Fighting has picked up in several areas of northern Afghanistan, officials said Wednesday, days after the collapse of talks between the United States and the Taliban aimed at agreeing to the withdrawal of thousands of US troops, reports Reuters.

The Justice Department has charged two FEMA officials with fraud and bribery accusing them of helping a company receive $1.8 billion from restoration efforts in Puerto Rico after Hurricane Maria, reports The Washington Post. Charged were Ahsha Nateef Tribble, a FEMA deputy regional administrator who led power restoration in Puerto Rico, and Jovanda R. Patterson, a FEMA deputy chief of staff, who left her position in July 2018 to work for Cobra Energy.

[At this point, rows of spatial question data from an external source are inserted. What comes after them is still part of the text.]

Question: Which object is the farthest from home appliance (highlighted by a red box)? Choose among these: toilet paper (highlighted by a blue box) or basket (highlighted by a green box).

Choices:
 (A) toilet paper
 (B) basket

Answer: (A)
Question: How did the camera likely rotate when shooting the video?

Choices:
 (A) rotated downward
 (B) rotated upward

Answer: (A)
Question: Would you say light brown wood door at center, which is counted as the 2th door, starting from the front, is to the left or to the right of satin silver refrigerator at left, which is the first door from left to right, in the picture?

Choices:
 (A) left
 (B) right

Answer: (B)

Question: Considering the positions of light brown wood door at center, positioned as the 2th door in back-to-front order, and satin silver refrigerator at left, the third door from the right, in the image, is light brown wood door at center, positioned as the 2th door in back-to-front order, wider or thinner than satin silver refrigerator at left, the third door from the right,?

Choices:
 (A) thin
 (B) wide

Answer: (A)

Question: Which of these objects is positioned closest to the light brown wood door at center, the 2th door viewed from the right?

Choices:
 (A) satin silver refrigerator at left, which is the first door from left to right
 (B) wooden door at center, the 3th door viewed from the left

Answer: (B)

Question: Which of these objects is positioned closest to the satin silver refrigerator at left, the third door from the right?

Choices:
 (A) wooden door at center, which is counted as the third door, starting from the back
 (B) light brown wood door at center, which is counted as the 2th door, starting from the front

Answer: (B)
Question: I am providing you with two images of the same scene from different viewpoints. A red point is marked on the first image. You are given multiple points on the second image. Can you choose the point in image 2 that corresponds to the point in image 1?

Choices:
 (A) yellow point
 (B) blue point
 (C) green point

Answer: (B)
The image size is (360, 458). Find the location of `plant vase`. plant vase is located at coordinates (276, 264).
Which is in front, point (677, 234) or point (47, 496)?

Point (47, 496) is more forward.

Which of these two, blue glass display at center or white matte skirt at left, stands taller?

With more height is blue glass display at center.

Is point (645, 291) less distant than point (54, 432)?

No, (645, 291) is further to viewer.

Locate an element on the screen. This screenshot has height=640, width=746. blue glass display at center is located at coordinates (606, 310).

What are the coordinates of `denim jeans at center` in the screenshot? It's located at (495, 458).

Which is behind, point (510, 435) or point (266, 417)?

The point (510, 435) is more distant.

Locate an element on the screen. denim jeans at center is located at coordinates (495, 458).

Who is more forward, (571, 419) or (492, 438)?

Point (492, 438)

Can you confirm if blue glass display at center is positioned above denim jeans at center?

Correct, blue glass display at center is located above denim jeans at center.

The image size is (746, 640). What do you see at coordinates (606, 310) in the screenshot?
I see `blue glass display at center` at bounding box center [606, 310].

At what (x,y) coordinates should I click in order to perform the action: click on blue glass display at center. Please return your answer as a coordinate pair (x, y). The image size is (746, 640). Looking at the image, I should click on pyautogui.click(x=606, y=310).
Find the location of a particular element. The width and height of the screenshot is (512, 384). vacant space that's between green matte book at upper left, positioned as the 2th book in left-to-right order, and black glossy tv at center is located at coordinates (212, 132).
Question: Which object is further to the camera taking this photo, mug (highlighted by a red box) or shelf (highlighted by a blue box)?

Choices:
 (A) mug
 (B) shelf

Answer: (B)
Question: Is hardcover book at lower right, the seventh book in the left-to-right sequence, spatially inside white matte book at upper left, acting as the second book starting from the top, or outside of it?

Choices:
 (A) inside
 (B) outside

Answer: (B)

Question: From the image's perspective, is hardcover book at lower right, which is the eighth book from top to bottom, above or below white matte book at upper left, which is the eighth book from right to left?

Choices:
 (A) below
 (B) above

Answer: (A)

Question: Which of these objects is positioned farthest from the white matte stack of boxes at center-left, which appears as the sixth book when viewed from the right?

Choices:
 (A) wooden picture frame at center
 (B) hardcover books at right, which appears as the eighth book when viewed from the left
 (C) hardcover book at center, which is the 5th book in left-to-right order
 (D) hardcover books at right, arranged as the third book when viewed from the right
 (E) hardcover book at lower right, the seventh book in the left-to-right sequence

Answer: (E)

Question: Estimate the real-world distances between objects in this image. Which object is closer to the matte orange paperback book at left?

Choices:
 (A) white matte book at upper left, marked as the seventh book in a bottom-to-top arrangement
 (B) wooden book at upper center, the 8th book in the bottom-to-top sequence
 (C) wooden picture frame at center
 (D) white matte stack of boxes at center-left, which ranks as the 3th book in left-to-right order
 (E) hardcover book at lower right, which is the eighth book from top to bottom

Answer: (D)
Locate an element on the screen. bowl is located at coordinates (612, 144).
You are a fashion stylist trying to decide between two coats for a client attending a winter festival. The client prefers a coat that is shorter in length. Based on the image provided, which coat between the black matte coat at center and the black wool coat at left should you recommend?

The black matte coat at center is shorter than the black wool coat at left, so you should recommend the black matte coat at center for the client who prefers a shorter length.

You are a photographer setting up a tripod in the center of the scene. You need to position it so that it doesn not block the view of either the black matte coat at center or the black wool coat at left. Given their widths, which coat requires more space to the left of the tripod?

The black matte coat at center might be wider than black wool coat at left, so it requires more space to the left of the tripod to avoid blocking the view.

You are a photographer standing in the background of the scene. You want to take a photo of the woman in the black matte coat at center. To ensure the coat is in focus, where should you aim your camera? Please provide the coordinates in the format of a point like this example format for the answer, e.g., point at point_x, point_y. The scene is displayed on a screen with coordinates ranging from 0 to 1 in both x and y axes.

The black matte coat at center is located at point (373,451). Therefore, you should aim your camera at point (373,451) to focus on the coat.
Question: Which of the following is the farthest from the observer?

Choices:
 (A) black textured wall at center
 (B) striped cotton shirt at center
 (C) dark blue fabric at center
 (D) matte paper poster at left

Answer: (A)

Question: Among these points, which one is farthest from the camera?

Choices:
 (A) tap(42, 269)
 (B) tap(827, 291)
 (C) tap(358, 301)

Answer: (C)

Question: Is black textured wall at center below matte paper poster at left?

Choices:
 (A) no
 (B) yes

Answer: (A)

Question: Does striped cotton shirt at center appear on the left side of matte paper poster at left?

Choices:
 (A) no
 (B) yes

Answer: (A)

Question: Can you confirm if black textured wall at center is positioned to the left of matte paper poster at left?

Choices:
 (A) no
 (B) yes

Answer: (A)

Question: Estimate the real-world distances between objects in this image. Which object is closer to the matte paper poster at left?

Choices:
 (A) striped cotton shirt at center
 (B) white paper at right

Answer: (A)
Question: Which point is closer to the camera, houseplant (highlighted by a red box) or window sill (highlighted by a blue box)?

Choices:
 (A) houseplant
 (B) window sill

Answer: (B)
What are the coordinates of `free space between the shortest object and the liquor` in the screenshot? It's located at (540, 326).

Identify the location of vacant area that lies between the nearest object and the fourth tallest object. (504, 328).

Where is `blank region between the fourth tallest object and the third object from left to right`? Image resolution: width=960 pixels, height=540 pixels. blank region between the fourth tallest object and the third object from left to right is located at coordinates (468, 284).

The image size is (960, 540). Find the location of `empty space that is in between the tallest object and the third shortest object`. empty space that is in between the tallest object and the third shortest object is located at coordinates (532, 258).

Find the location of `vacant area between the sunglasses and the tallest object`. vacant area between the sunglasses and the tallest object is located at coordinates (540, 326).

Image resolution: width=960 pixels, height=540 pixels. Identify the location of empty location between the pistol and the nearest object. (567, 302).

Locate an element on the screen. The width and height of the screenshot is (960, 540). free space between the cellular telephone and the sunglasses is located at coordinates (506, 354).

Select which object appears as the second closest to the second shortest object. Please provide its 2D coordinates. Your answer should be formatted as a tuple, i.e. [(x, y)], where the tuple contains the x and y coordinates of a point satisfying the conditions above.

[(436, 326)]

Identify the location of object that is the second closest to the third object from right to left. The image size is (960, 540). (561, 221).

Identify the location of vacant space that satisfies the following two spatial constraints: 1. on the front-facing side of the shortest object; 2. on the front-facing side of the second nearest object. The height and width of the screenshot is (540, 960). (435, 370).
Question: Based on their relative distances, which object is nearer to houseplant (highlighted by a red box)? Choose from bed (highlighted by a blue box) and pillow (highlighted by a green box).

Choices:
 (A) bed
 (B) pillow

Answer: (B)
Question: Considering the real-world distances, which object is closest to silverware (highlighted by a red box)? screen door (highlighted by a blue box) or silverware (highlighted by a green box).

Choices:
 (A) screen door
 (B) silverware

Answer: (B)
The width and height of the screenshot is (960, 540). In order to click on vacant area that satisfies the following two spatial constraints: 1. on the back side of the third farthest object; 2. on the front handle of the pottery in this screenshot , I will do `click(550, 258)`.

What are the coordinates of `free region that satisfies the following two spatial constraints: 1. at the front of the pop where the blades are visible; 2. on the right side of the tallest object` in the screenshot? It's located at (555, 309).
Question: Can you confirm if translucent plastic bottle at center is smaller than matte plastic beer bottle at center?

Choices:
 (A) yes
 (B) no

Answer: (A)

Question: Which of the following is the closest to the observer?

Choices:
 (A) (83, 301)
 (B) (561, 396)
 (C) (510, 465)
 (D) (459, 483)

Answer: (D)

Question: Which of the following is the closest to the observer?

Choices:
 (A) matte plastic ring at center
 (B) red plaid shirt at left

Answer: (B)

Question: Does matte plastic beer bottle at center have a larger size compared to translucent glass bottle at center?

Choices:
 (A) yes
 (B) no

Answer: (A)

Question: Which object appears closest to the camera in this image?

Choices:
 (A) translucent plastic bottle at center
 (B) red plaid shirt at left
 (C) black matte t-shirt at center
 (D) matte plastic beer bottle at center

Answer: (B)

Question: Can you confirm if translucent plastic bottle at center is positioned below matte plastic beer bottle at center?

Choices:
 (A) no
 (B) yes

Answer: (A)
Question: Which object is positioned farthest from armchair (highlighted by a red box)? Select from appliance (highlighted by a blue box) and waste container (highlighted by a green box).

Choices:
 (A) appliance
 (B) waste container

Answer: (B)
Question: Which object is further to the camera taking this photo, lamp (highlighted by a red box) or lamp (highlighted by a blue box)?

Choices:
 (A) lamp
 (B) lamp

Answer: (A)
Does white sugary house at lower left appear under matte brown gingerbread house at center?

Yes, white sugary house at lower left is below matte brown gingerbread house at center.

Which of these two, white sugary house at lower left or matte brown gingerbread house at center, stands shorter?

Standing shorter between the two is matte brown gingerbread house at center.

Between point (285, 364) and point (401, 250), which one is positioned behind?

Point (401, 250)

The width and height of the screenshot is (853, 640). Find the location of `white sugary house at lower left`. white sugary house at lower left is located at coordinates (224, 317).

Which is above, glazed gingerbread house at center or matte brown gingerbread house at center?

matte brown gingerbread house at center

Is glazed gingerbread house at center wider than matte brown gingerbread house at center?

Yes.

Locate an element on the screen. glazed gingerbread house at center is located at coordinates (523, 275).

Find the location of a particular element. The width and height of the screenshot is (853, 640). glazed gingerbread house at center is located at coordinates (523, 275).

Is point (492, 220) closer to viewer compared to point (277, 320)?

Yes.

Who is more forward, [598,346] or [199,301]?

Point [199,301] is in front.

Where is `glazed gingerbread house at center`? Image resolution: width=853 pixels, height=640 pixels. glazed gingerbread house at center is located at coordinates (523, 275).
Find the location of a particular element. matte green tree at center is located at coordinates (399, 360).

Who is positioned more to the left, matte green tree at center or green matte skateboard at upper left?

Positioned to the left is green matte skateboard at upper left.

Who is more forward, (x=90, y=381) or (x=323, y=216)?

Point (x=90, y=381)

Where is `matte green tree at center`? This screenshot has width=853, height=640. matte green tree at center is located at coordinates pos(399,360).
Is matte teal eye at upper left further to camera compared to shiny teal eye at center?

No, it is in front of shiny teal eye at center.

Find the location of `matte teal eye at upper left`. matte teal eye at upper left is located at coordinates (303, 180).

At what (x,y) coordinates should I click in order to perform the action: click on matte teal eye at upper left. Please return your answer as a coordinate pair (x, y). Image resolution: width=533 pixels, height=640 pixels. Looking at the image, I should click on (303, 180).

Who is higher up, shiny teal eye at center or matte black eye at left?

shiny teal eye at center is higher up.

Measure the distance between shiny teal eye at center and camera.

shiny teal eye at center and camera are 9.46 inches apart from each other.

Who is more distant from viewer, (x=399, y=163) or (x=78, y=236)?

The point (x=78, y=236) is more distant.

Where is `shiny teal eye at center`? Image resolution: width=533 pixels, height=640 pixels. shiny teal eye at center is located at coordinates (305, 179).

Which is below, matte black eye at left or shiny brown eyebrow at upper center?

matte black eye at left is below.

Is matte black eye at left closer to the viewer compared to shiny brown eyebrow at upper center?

DOJ seeks a court order, according to Military Times, to force Apple and Google to provide information on tens of thousands of users of a smart rifle scope with companion apps which may have reached the hands of Taliban fighters overseas.

Younger vets are more likely than previous generations to have problems adjusting to civilian life, reports Military Times. About 1 in 6 called  the transition very difficult, according to a new survey from the Pew Research Center. The survey also found  that one-third of veterans reported trouble paying their bills in the first few years after leaving the military, and about 40 percent of Iraq and Afghanistan veterans believed their deployment had a negative effect on their mental health.

Some 775,477 US veterans and service members have deployed to Afghanistan since the 9/11 terrorist attacks 18 years ago, including 28,267 who have gone five or more times, reports The Washington Post. Some returning vets are wondering how America’s longest conflict might end. “Maybe this is how the Vietnam vets felt,” said Marine veteran Anthony “Rocco” DePrimo.

US Navy makes a major breakthrough in mine-hunting autonomous weaponry, reports Defense News. The system sends  an autonomous boat to sweep for mines with a sonar system, detect a mine-like object, classify it, and then deploys another system to destroy the mine.

Navy Times reports on why the entire SEAL Team 7 leadership team got canned.

C4ISRNET reports that the US is not focusing its developing AI systems on the three main types of attack: adversarial examples, trojans, and model conversion.

Navy wants to test private drinking wells near the Groton, CT, sub base, reports Navy Times, for potentially dangerous industrial compounds known as “forever chemicals” to determine if the chemicals are showing up at unsafe levels in private wells.

Military Times reports 90 Army, Army Reserve, and Army National Guard posts have PFAS in the drinking water. No one is taking in unsafe levels of the chemicals, according to the Pentagon, because filtered water at the bases complies with Environmental Protection Agency guidelines. Here is the list of the identified bases.

The Naval Academy is investigating report of noose hung on academy property on the 56th anniversary of the 1963 March on Washington for jobs and freedom, reports Navy Times.

If you’ve ever wanted to adopt a retired military working dog, now’s your chance, if you can qualify, reports Military Times.

Along with aircraft, warships, and personnel moved out of the path of Hurricane Dorian, the Navy also evacuated their specially trained bottlenose dolphins and sea lions from Strategic Weapons Facility Atlantic in Kings Bay, GA, to shelter in the Florida panhandle’s Naval Surface Warfare Center Panama City Division, reports Navy Times. This was the third sea mammal hurricane evacuation to Panama City since 2016.

Contracts:

Golden Wolf Ewing Cole JV, Huntington, Maryland (W912DY-19-D-0020); HKS WSP JV, Dallas, Texas (W912DY-19-D-0021); and Rogers, Lovelock & Fritz Inc., Orlando, Florida (W912DY-19-D-0022), will compete for each order of the $9,900,000 firm-fixed-price contract for the procurement of specialized medical facilities architect-engineering services. Bids were solicited via the internet with 17 received. Work locations and funding will be determined with each order, with an estimated completion date of Sept. 10, 2021. US Army Corps of Engineers, Huntsville, Alabama, is the contracting activity.